La frase de Carl Sagan define a la perfección lo que es el escepticismo. Descartes había dicho textualmente: “Solo debo admitir lo que es indudable”. Cada ser humano decide lo que para él no puede ser puesto en tela de duda, en cual caso puede creer en el Corán, en la Biblia, en el Libro de Mormón, la Torá, el Talmud, el Bhagavad guitá, Mein Kampf o dejarse guiar por mentes preclaras que trajeron una luz muy personal: Gandhi, Martin Luther King, Buda Gautama, Jesús, Sócrates, Kant, Saint Exupéry y otros, es indudable que tendrán ellos muchos puntos en común. Cometeré una imprudencia al declararme dueño de la única verdad, pudiendo convertirme en fanático o fundamentalista, criticando o despreciando las creencias de los demás. Los budistas no creen en ningún dios exterior, lo que no les impide lograr una extraordinaria superación personal. El ateo, el agnóstico, al apegarse al más estricto humanismo, se imponen normas de conducta que pueden ser tan o más exigentes que las religiosas, porque no se dejan guiar por ninguna promesa de recompensa ni temor a eventuales castigos: es el deber por el deber preconizado por Kant. El humanismo consiste en practicar todo lo que nos puede ayudar a ser más justo, solidario, consciente del mundo en el que vivimos, amando a los demás. Ver los defectos ajenos ignorando los nuestros equivale a una ceguera mental que frisa la estupidez. Sigo pensando que la gentileza, la cortesía son las máximas virtudes que ostenta el ser humano de cualquier nivel social. En este sentido, el hecho de contaminar el planeta o podar indiscriminadamente los árboles puede ser una falta más grave que el eventual adulterio.

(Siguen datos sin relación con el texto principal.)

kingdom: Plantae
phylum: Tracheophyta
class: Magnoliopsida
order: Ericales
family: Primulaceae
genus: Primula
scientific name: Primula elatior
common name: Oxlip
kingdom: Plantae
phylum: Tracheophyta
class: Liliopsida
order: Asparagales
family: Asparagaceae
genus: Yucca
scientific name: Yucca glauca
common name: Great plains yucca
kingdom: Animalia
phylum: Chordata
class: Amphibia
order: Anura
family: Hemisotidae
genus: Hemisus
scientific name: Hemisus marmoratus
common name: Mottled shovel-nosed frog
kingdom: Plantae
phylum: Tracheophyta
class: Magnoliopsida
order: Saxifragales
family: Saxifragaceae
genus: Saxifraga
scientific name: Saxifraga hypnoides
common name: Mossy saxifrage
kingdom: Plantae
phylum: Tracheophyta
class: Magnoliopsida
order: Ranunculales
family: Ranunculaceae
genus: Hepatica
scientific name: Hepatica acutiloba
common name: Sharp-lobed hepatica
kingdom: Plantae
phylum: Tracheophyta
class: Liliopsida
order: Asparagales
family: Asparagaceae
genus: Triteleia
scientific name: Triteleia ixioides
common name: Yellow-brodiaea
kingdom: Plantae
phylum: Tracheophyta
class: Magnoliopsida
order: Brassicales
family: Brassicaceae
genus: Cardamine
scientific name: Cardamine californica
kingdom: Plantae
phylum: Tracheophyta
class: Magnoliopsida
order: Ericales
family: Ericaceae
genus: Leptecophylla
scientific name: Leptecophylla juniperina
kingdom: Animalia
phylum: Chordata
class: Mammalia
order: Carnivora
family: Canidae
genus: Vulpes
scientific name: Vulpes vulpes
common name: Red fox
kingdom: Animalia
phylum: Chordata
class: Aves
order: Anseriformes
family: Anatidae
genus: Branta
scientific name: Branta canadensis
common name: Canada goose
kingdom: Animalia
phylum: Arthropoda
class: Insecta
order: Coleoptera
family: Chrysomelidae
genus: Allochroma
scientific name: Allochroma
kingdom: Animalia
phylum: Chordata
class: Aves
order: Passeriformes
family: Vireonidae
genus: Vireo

Respeto a Carl Sagan sabiendo que lo importante es buscar, investigar, evitar desde luego lo que nos puede llevar a sentimientos negativos como el odio, la envidia, el desquite, el resentimiento, la soberbia, la constante crítica dirigida hacia los demás, no hacia nosotros mismos. Desconfío de la fe ciega que puede admitir cualquier cosa sin pruebas, razón por la que no creo en otra vida después de esta, pues nadie ha vuelto de aquel hipotético mundo. Pienso que toda persona dotada de una fe religiosa, la que sea, resuelve o interpreta a su manera las preguntas o eventuales respuestas que puede intercambiar con divinidades en cualquier parte del planeta. Puedo reservarme el derecho de pensar que los dioses no hablan, que los muertos no vuelven, pero es razonable dejar que cada cual saque sus propias conclusiones. El peligro más grande para cualquier creyente es no admitir (a veces con cierta agresividad) que otras personas puedan tener otro credo, otra filosofía. No hemos captado todavía la importancia de la tolerancia, tanto en materia de religión como de política. Se llega a la triste conclusión de que debamos convertir en adversarios o enemigos a todos quienes no piensan como nosotros. Volvamos entonces a la filosofía del emperador Marco Aurelio: “Si cada cual quisiera hacer feliz a cada cual, todos seríamos felices por mutua solidaridad”. Es la más grande perogrullada, la que todavía no logramos asimilar.